Reports to the FAA of “drone sightings”, used by Congress and the FAA to drive forth draconian remote identification and mandated national surveillance networks using drones, with the goal of pricing drone flying out of the public’s reach – were based on bad data and media hysterics, much of which was false reporting.

  • Remember the Aeromexico flight in late 2018 that had a collapsed nose cone? The media blamed that on a drone. Six months later the official investigation found it was due to a maintenance defect on the nose cone.
  • Remember the Gatwick Airport fiasco? The only confirmed drone sightings were of the fleet of surveillance drones operated by the Sussex Police over the airport.
  • Remember the temporary Newark Airport closure due to a “drone sighting”? That drone report was from 20 miles away from the airport and may not have even been a drone at all.

Take a look at this – drone sightings have magically disappeared: Drone Sightings: The Actual Non-Hyped Numbers Analyzed (Graphs, Trends, etc.)

After awhile, when the FAA isn’t stealing Youtube content, they seem to have been busy making up fake drone reports to justify a remote ID proposal that mandates all drones be connected to the Internet cloud, in real time, and used as part of a massive national surveillance program, collecting imagery and telemetry and potentially sending it to China.

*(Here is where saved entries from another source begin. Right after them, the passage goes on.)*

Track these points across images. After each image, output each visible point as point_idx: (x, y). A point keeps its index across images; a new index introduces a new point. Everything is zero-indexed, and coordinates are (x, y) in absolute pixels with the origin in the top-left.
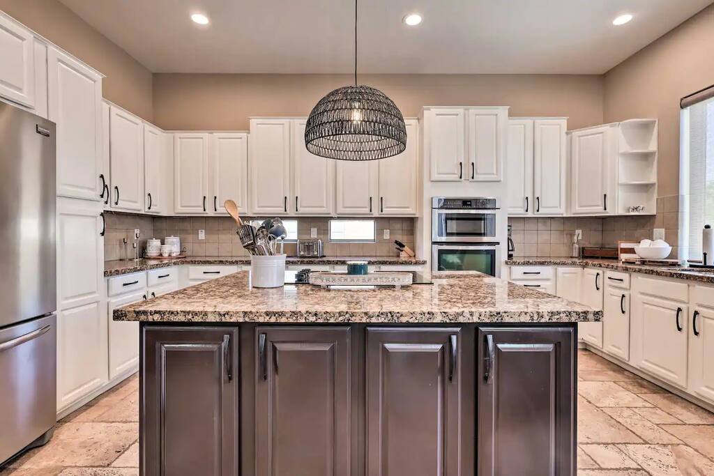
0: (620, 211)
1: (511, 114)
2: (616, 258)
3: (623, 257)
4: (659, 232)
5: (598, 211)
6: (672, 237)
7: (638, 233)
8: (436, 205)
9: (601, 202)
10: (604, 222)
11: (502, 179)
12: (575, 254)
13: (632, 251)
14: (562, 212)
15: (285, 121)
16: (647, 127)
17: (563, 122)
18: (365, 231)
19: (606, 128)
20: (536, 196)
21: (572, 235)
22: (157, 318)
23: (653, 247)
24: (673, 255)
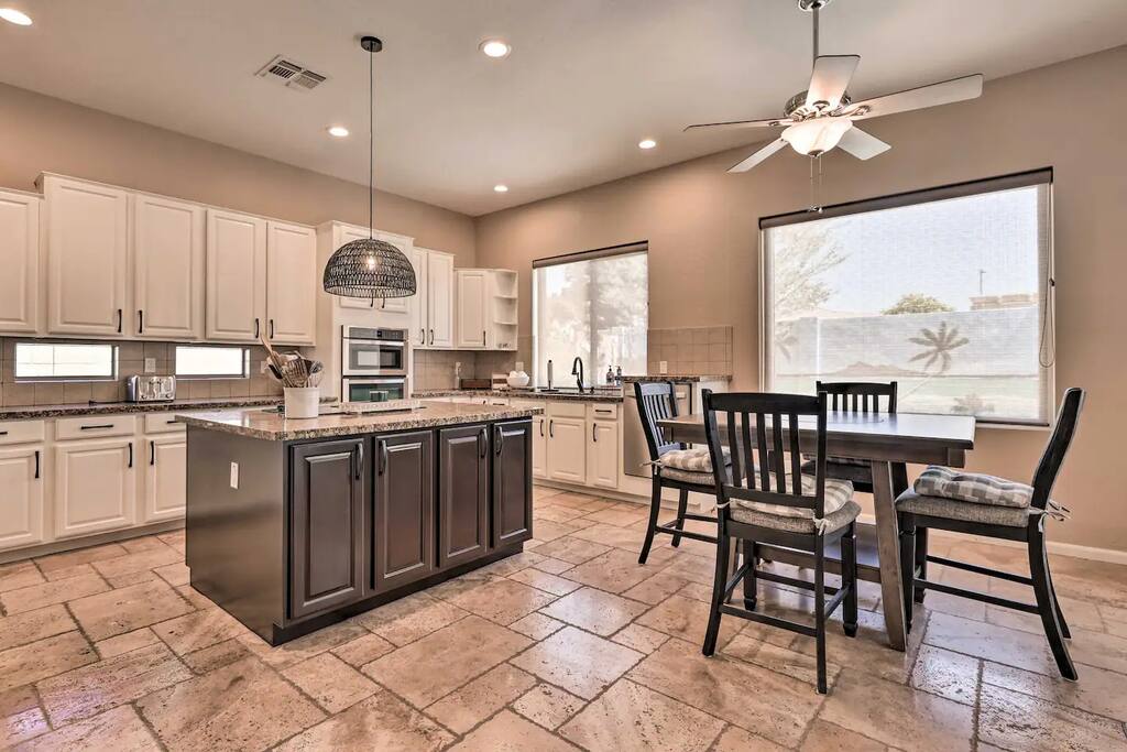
0: (494, 347)
1: (415, 245)
2: (490, 388)
3: (495, 386)
4: (519, 364)
5: (477, 345)
6: (529, 370)
7: (506, 365)
8: (346, 334)
9: (481, 337)
10: (477, 357)
11: (408, 310)
12: (457, 387)
13: (504, 381)
14: (449, 345)
15: (121, 193)
16: (510, 276)
17: (451, 258)
18: (228, 362)
19: (484, 272)
20: (431, 328)
21: (454, 367)
22: (312, 435)
23: (517, 377)
24: (530, 383)
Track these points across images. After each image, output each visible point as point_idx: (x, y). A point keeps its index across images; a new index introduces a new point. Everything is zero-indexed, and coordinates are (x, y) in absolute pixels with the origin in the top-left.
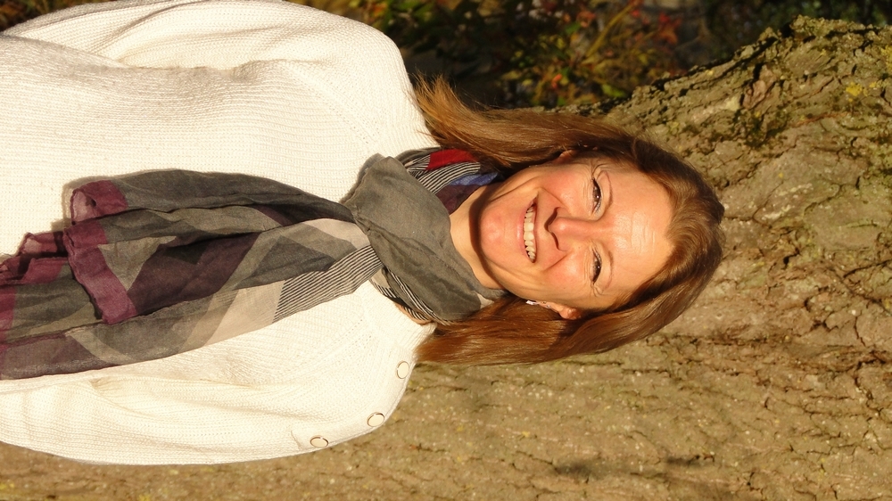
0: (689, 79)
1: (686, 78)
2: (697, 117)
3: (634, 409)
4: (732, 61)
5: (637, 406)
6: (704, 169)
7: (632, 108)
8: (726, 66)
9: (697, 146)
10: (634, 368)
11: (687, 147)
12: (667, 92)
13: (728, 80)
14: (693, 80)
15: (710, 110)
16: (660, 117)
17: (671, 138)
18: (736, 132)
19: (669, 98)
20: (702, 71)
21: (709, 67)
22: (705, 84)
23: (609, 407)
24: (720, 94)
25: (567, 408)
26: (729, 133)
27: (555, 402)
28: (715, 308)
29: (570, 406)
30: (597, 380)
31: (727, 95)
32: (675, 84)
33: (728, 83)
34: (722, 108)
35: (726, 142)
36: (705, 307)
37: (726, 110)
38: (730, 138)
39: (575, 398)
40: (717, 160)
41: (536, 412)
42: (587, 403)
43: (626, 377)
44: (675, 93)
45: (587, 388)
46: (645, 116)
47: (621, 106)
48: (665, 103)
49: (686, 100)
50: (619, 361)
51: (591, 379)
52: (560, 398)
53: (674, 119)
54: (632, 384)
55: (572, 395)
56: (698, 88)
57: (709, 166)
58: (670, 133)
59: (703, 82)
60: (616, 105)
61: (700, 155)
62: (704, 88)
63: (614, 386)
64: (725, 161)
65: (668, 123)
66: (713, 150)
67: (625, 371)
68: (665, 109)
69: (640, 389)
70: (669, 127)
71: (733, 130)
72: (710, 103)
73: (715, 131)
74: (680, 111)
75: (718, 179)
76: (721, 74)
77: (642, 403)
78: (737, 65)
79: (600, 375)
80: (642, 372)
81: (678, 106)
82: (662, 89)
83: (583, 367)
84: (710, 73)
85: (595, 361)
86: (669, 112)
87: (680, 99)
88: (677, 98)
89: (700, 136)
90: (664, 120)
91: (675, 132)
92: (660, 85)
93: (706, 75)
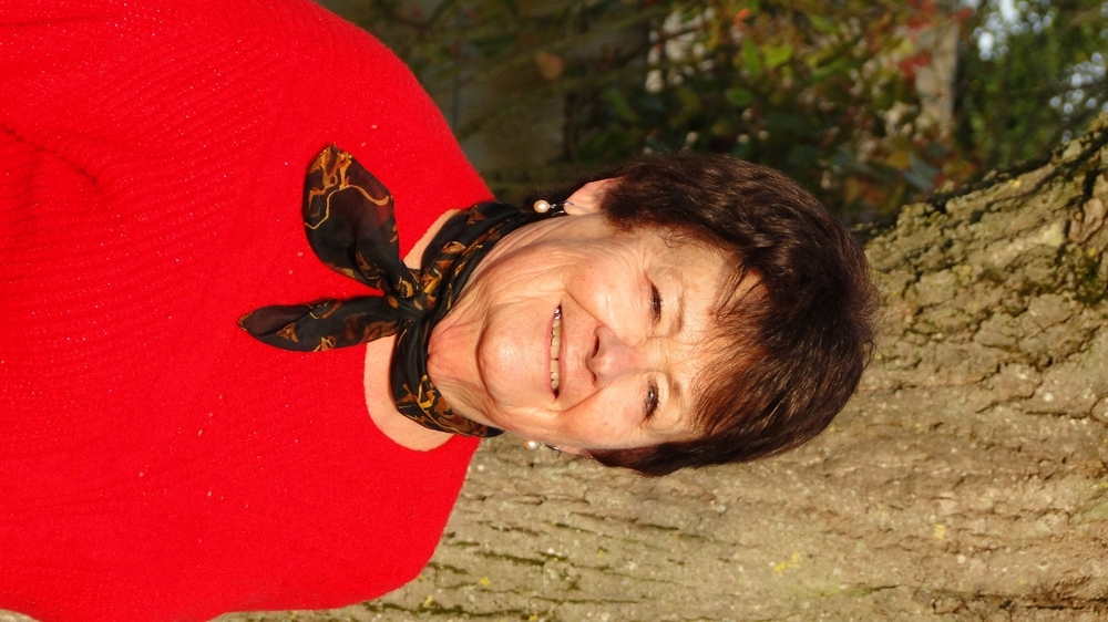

Brilliant. Not like any drones would so something like that.

The FAA’s primary goal is to make hobby flying of radio control model aircraft so expensive and cumbersome as to eliminate it entirely. The reason is to clear the low altitude airspace for AmazonGoogleUPS delivery drones. The FAA asserts that it and it alone owns the airspace in your front and backyards from the ground up. Literally, the airspace below your head when you stand outside is controlled by the FAA and they intend to use it for corporate delivery and surveillance networks. (See my comments to see how that works.)